By October 7, 2021COVID-19

The coronavirus disease 19 (COVID-19) pandemic, caused by the severe acute respiratory syndrome coronavirus 2 (SARS-CoV-2), has presented an unprecedented challenge to the scientific community. One of the crucial questions facing scientists is regarding the magnitude and durability of the immune response to SARS-CoV-2, given that virus‐specific antibody responses are relatively short‐lived.

Study: Function Is More Reliable than Quantity to Follow Up the Humoral Response to the Receptor-Binding Domain of SARS-CoV-2-Spike Protein after Natural Infection or COVID-19 Vaccination. Image Credit: True Touch Lifestyle/ Shutterstock

Study: Function Is More Reliable than Quantity to Follow Up the Humoral Response to the Receptor-Binding Domain of SARS-CoV-2-Spike Protein after Natural Infection or COVID-19 Vaccination. Image Credit: True Touch Lifestyle/ Shutterstock

The kinetics of the humoral response in vaccinees, both with and without prior SARS‐CoV‐2 exposure, is being actively researched. Discussion is mainly around the effectiveness of the immune response to natural infection or vaccination. However, the issue is more complex and requires a better understanding of innate and cellular‐mediated immune responses. The latter is proven to be highly effective and durable against the SARS‐CoV‐2 natural infection.

A new study addressing this issue has been published in Viruses that shows that functional neutralizing antibody tests are more relevant indicators than the presence or absence of binding antibodies.

A new study

Researchers followed a cohort of 59 individuals of Hispanic/Latino origin with prior exposure to SARS‐CoV‐2 to learn more about the kinetics of the humoral immune response to natural infection over time. The group comprised individuals who were pre-exposed (mild symptoms) to infection and unexposed individuals following vaccination.

Neutralizing antibodies (nAbs) were found to wane over time, highlighting the utility of functional neutralization assays. Pre-exposed individuals generated similar amounts of antibodies, after one vaccine dose, as the unexposed after two vaccine doses. These results have important implications for future public health guidance and global vaccine distribution.

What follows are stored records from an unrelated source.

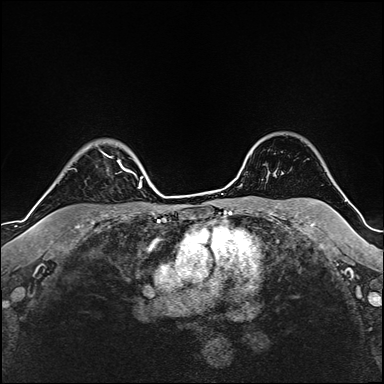
Breast MRI (dynamic contrast-enhanced), one axial slice; slice 129 of 160 in the series (ordered by position); cropped to one breast; dynamic contrast-enhanced series, time point 2 of 6 at this slice position (early post-contrast); 1.5 T; TE 2.4 ms, TR 5.2 ms; 1 mm slice thickness; 384 × 384 image matrix. Female patient.
Structures marked on this image (semi-automatic segmentation, software-assisted and operator-edited):
- enhancing-tissue mask used for the functional tumour volume (all voxels passing the contrast-enhancement thresholds inside the analysis volume; usually the tumour): bounding box [x1, y1, x2, y2] px = [104, 154, 135, 174]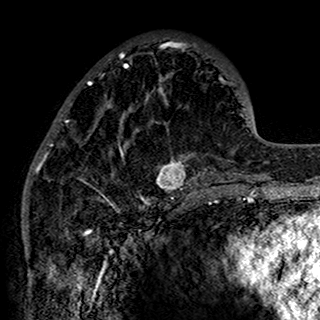
Breast MRI (dynamic contrast-enhanced), one axial slice. Slice 52 of 160 in the series (ordered by position). Cropped to one breast. Dynamic contrast-enhanced series, time point 2 of 7 at this slice position (early post-contrast). 1.5 T. TE 2.7 ms, TR 5.4 ms. 1 mm slice thickness. 320 × 320 image matrix, field of view 192 × 192 mm. Female patient.
Annotated regions visible in this slice (semi-automatic segmentation, software-assisted and operator-edited):
- enhancing-tissue mask used for the functional tumour volume (all voxels passing the contrast-enhancement thresholds inside the analysis volume; usually the tumour): bounding box <34,41,196,198> (left, top, right, bottom; pixels)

Previous research showed a long‐term stabilization of anti‐S IgG values and nAbs. The results obtained in the current study could be due to stabilization at a plateau. Researchers documented that nAbs and anti‐S IgG persisted in most recovered patients regardless of disease severity, age, and co‐morbidities. These nAbs lasted up to eight months from symptoms onset. However, a longer follow‐up period could be beneficial in understanding the antibody kinetics over longer periods.

Scientists observed sustained neutralizing capacity, which remained relevant despite the decline in IgG titers. Some individuals with undetectable IgG titers retained neutralization activity (32-76%), measured by a surrogate virus neutralization assay. This result suggests the applicability of functional assays, measuring neutralization potential, at the population level.

Recent studies have reported that anti‐RBD anti‐S IgA positively correlates with reduced persistence of SARS‐CoV‐2, early SARS‐CoV‐2‐ specific humoral responses are dominated by IgA antibodies, and the IgA isotype contributes to virus neutralization to a greater extent compared with IgG. The current study found that IgG1 was the predominant isotype, while the IgA response was more limited. Similar results were documented in India, a country heavily impacted by the pandemic.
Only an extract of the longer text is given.